I just saw the vendor
who wakes me up every morning.
Her high-pitched voice rises above the rest.
I can still hear her when I come back in the evening.
The newspaper vendor who works in front of the hotel tries to get me to pay the price of a whole monthly subscription for one issue. I show him my photo on the front page. He’s not impressed and names me the same exorbitant price. I grab a copy from his hand and give him fifteen gourdes. That’s the price people who live in gourdes pay, he snaps. How do you know I’m not from here? You’re at the hotel. That’s my business. For me you’re a foreigner like any other foreigner. How much do you ask from people who go by in their fancy cars? He walks away, muttering. It’s a good thing the newspaper vendors only read the headlines. Otherwise we’d be prisoners of the fifth estate.
That banal incident
makes me limp
as if I had
a stone in my heart.
To be a foreigner even in the city of your birth.
There are not many of us
who enjoy such status.
But this small cohort
is growing ever larger.
In time we will be the majority.
Climbing the gentle slope
that leads to Saint-Pierre Square,
suddenly I think of Montreal
the way I would think
of Port-au-Prince when I was in Montreal.

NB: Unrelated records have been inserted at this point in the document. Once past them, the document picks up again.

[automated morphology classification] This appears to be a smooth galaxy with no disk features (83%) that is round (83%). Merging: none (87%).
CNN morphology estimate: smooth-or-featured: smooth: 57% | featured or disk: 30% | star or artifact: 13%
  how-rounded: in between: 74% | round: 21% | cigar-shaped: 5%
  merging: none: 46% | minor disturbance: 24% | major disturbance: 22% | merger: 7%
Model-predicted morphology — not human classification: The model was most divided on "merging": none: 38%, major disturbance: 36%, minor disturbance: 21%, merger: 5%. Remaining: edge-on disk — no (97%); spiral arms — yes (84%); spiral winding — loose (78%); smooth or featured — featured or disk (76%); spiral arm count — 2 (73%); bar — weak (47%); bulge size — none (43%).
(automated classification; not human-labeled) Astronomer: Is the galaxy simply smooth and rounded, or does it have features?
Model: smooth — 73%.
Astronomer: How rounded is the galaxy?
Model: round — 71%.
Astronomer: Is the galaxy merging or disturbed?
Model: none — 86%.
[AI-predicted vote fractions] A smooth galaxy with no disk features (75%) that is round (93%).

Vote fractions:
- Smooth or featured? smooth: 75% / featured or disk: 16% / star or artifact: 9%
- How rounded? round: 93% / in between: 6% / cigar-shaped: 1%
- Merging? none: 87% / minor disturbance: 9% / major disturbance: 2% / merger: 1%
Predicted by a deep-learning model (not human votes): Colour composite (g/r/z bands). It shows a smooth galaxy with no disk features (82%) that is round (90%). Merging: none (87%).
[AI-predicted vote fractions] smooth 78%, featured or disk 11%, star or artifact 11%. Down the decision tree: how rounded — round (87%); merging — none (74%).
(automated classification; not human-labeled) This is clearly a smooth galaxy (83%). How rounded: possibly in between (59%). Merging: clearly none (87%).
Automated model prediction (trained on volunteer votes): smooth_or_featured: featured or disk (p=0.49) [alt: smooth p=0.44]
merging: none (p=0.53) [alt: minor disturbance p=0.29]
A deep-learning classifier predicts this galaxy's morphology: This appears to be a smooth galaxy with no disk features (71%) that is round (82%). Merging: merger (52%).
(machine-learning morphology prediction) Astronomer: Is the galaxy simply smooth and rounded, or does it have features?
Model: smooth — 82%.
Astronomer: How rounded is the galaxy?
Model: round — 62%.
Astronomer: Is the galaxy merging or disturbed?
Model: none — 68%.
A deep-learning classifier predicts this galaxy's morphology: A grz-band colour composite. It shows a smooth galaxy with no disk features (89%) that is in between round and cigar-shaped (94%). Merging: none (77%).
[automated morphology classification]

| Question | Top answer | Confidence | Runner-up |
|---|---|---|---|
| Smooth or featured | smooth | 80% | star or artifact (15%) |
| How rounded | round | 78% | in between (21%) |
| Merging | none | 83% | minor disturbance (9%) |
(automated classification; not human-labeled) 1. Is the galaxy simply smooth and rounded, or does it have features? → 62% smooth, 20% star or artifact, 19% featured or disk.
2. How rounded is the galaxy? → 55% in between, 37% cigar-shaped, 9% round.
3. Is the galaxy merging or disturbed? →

We always think of what’s missing.
I wander into a new bookstore called La Pléiade. At the end of the ’60s, I used to go to Lafontant. He was always sitting by the door: an affable man despite the bushy eyebrows that gave him a surly look. He didn’t speak much. We would go straight to the back to look for the books that interested us — never more than one at a time. We chose them from the famous Maspero collection, which was censored by the paranoid powers of the day. Old Lafontant took a chance selling something besides detective novels and trivial magazines displayed on a table by the entrance. We calculated the price and, moving past the cash register, put the exact amount on the counter. Without a look back, we made our way to the exit. The entire operation had to be carried out seamlessly. We would practice at home.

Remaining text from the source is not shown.